Hardy Kiwi vine (Actinidia arguta) is one of the newest species to be reviewed by the Massachusetts Invasive Plant Advisory Group and listed as Likely Invasive. Hardy Kiwi vine can grow over 20-35 feet/year and forms dense mats of intertwining vines that can overwhelm other vegetation, including trees. The weight of the vines during the growing season in addition to snow and ice loading on the vines breaks down the tree canopy, creating "amphitheaters" of only kiwi vine. One of the largest known infestations in New England is found on two adjacent properties in Lenox, Massachusetts. Kennedy Park is a 360-acre property owned and managed by the Town of Lenox and Pleasant Valley Wildlife Sanctuary is a 1,140-acre property owned and managed by MassAudubon. A large-scale control project was initiated through partnership of the Town of Lenox, MassAudubon and the Mass Natural Heritage and Endangered Species Program in 2015 focusing treatment of 100 acres of patches of kiwi vine across 450 acres.
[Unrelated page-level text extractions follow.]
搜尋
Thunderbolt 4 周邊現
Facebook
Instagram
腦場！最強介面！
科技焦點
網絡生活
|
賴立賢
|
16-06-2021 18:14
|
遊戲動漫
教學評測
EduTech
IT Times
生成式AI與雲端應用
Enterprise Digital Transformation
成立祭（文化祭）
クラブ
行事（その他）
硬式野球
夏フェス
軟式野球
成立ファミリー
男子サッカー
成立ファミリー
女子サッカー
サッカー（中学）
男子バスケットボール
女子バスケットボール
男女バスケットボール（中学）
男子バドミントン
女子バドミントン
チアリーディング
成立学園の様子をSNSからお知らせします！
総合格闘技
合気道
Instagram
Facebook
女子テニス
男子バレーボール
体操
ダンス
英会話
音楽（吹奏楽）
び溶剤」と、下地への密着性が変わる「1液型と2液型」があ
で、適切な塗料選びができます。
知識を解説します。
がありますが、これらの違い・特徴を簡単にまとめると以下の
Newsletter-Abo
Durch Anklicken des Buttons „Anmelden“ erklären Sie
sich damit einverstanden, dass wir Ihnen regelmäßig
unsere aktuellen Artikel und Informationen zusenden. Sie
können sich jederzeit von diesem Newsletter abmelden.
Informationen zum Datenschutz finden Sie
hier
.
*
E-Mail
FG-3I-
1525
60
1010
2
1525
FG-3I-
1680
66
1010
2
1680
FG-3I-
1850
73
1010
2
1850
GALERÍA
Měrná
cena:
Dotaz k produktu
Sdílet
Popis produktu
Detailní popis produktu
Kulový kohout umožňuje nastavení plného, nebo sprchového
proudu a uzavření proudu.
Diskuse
Native Habitat Restoration will present the approach for control and Initial results from the treatment efforts as well as considerations for future management of this species.
Native Habitat Restoration
Jessica Toro is the co-owner of Native Habitat Restoration based in Stockbridge, Mass. She has designed and implemented many invasive control and restoration efforts over the past 18 years. Prior to starting Native Habitat Restoration, Jessica worked for 11 years at the Nature Conservancy as the Conservation Program Manager of the Berkshire Taconic Landscape. Both at The Nature Conservancy and at Native Habitat Restoration, Jessica designed the restoration of floodplain forests, woodlands, and riparian areas as well as specializing in projects to improve rare wetlands and critical habitat for federally listed species.